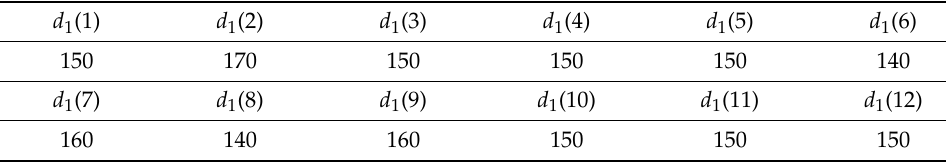
Table 7. Average demand of customer 2.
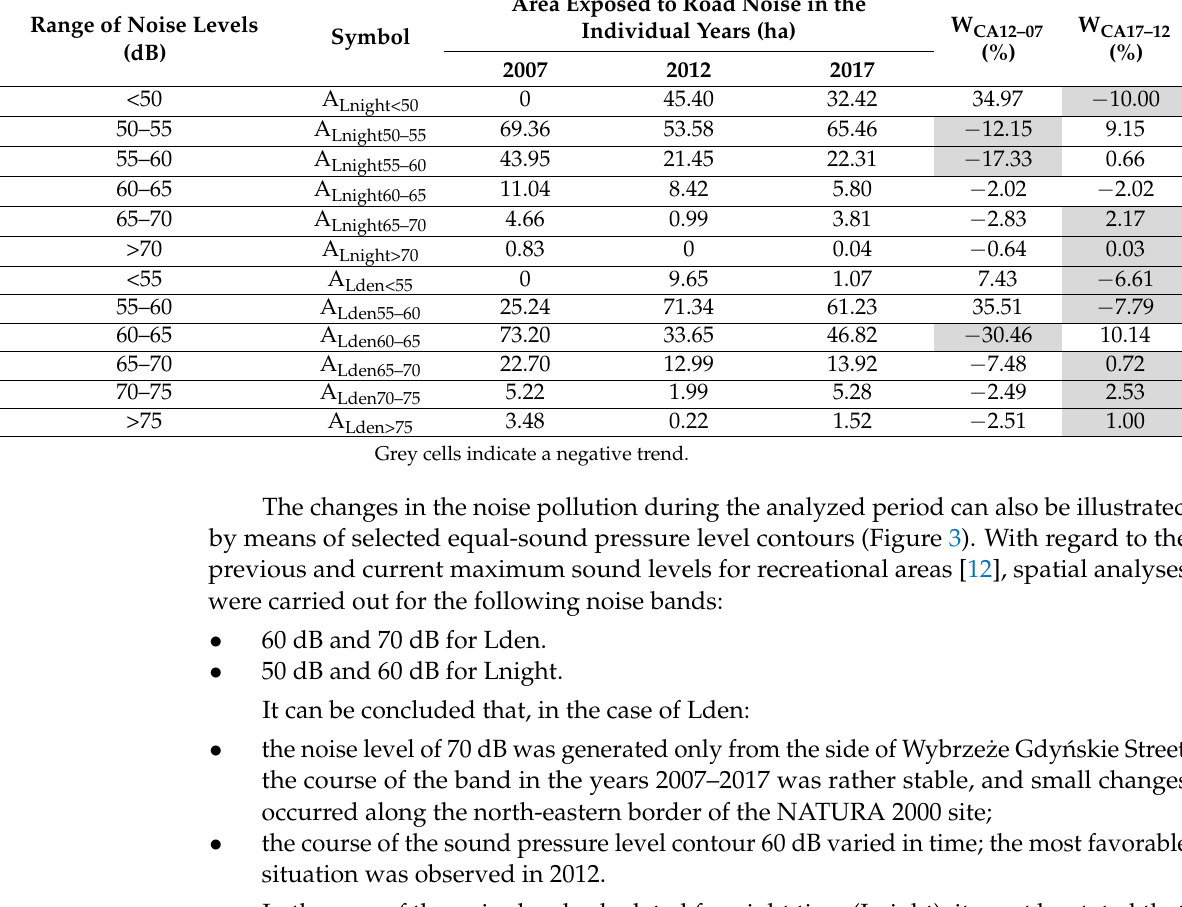
Table 2. Changes in the areas exposed to road noise according to the Lnight and Lden indicators in 2007, 2012 and 2017 in Biela´nski Forest NATURA 2000 (our own elaboration on the basis of maps of noise pollution in Warsaw). Range of Noise Indicator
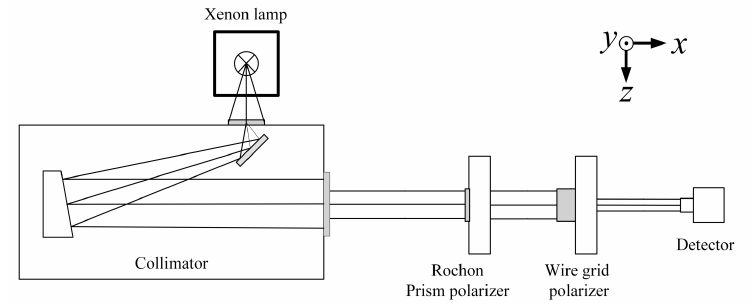
Figure 14. Wire grid transmission ratio test setup diagram.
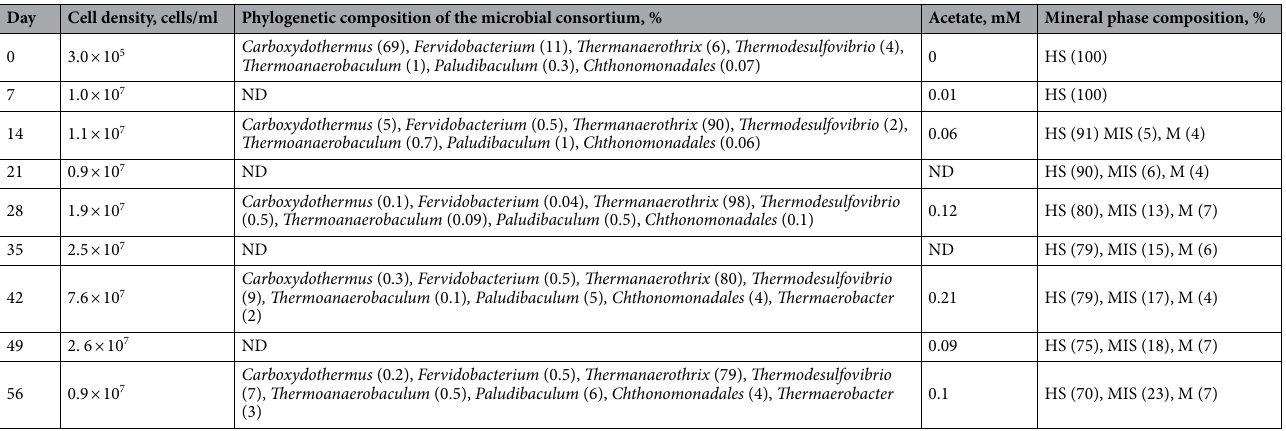
Table 1. Summarized parameters of the bioreactor culture for the 56-day incubation period. HS, hydrothermal siderite; MIS, metabolically induced siderite; M, magnetite; ND, not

=====

*EXERCISE*
Check each line of the data above for the word "Table" and copy the ones where it is found.

*RESPONSE BOX*
Table 7. Average demand of customer 2.
Table 2. Changes in the areas exposed to road noise according to the Lnight and Lden indicators in 2007, 2012 and 2017 in Biela´nski Forest NATURA 2000 (our own elaboration on the basis of maps of noise pollution in Warsaw). Range of Noise Indicator
Table 1. Summarized parameters of the bioreactor culture for the 56-day incubation period. HS, hydrothermal siderite; MIS, metabolically induced siderite; M, magnetite; ND, not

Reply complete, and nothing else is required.